I have been doing some lurking at other blogs for the last few days. I’ve not felt the “word” juices flowing in the old brain like I used to, so I haven’t written anything substantial. Writing to me is like having a bowel movement. Sometimes you’re constipated and nothing comes easily. Sometimes you have diarrhea with nothing of substance coming out, but other times, you have just the right movement; satisfying and perfectly formed. GROSS!!! 🙂 I suppose right now I could use some literary laxatives. But I digress…
I definitely attribute these bouts of inspiration to the spiritual mania I am prone to. I’ve never learned to discipline myself to be on an even keel when it comes to faith, spirituality, religion. I am a type of personality that is the personification of the Aries profile. Fiery, obnoxious, aggressive, you get the idea. I’m always whole hog for or against something, but never so-so, it would seem. I am never a big fan of the mundane, but love flash and color and excitement. If there isn’t any of that, I’d rather be asleep.
So anyway, I’m surfing and come across these guys. I love it when people can create a good web site with a catchy title and a running theme throughout. You see, I can’t do that. I’m decoratively and imaginatively challenged in the worst way. HGTV would never hire me. I can’t decorate my way out of a paper bag. So I really appreciate someone who can be creative and informative at the same time. Their recent post, “Is Atheism Rational?” brings up some very good points about the bible and spiritual reality, specifically:
…we here at Holy Bananas are of like mind with critics of the Bible in that it presents God as a genocidal murderer. It does. If you wish to argue this point, this is not the place. However, this is a critique of the Bible, not God. God isn’t a genocidal killer (or at least probably isn’t), but men are, and the ancients were full of great explanations for historical events. We call most of these explanations “religious”, which is anachronistic and unfair when we are speaking about a time when religious activities were tied into daily life and would not be considered anything different than one’s social life.
So now we come at a time in human history where, if we could erase the traditions of orthodoxy, these ancient beliefs are more or less absurd. But doesn’t that just make these ancient beliefs absurd?…
…does this discount all spiritual or unobservable realities? That is, of course, reasonably speaking?
Good question, guys. No, I don’t think it necessarily does discount spiritual realities. The one thing I’ve learned in my life here on earth is that all people everywhere are basically the same people with the same beliefs and hangups as people who lived before us. Sure, technology and levels of education are different, but deep down aren’t we all basically the same? The spirit that animates us and makes us who we are (I’m not sure it’s a “soul”) seems not to have evolved at all, meaning that what others may call superstition or absurd beliefs haven’t really changed all that much. Regardless of material circumstances and advances in technology, people still reach out to God and people still “receive” what they perceive to be revelation from God.

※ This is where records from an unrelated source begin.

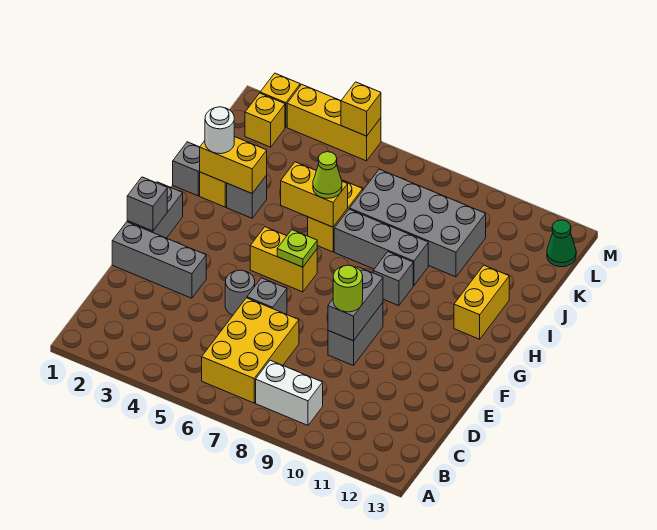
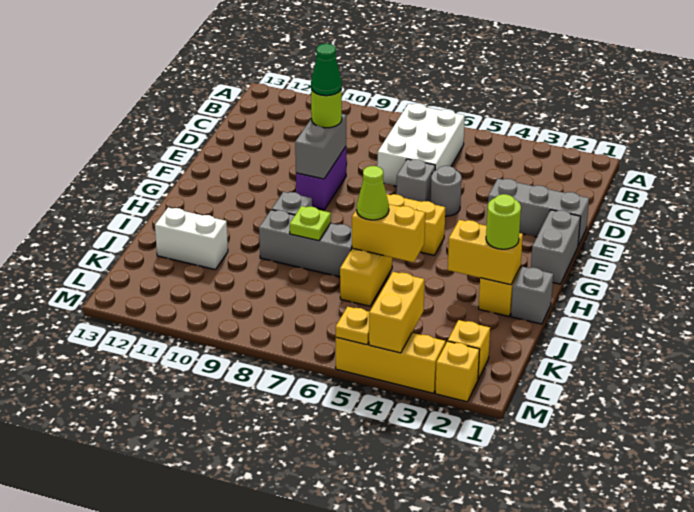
yellow 2x3 brick [202,298,299,403] -> white 2x3 brick [377,103,465,186]
white 1x2 brick [256,360,323,425] -> white 1x2 brick moved to [155,207,228,270]
grey 1x2 brick [328,303,383,366] -> purple 1x2 brick [296,147,346,210]
grey 1x1 brick [127,177,167,231] -> none
lime 1x1 plate [277,230,317,267] -> lime 1x1 plate moved to [290,206,331,241]
yellow 1x2 brick [454,265,509,339] -> yellow 1x2 brick moved to [369,272,424,353]
white 1x1 round brick [205,107,234,154] -> lime 1x1 round brick [486,194,521,249]
grey 1x1 brick [227,175,267,218] -> none
grey 2x4 brick [350,169,486,277] -> none
green 1x1 cone [547,220,576,267] -> green 1x1 cone moved to [311,44,342,96]
yellow 1x1 brick [341,82,381,136] -> yellow 1x1 plate [336,307,369,345]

Now, what makes me an agnostic theist is my belief that no one can prove the existence of a deity or deities and that no one can experience supernatural/spiritual realities for anyone else, nor can they claim a spiritual reality as the prime spiritual template for everyone to follow. I personally tend to believe in such realities. However, no one can even prove that such realities exist, least of all me. I go on my own experience alone. Perhaps I am deceived, perhaps not. Who knows?
Also, no one can claim the same guidebook (i.e. bible) for anyone else. Just because I believe there is a book that contains everything we need to know about life (and I don’t), doesn’t mean that anyone else has to believe it too. For me, inspiration is what WE bring to such scriptures, not what is actually there, inherent in a book or set of books. These things are just dead, inanimate objects. Believing that the bible itself is imbued with the Holy Spirit and is waiting for us to open it and spill it’s magic contents, is spiritualism of the worst order. Magical thinking. The actual Spirit of the Universe can work through ANYTHING. It can work through my wristwatch if it wants to, although if I start listening to my wristwatch for daily instruction I’m sure I’d freak out my coworkers, and me too for that matter.
Now, I’ll state right now that I still read the bible and other books for inspiration and for a nudge from God. It’s not a prompt for anyone else. It’s a word for me. But the prompting of the Spirit is not inherent in the bible. No, the Spirit is inherent in me and in how attuned I am to the Spirit of the World. The bible is merely the catalyst for that, just like meditation, music, or even film. I don’t go to the bible to look up facts or to read history. The history of Israel is not in the bible, it’s in their history books. I go to the bible to read about other peoples’ experiences of God. So, I don’t turn to the bible to find answers about science or geography or history. To me, the bible is merely a tool to help discover what is already within me.
So, back to Holy Bananas questions about the bible and what’s in it and spiritual reality; for or against. Should we discount all supernatural reality just because a holy book depicts a deity acting badly? Should we dismiss religion because it makes a few million adherents crazy and act in murderous ways? Why is the bible such a polarizing document for so many? Thoughts?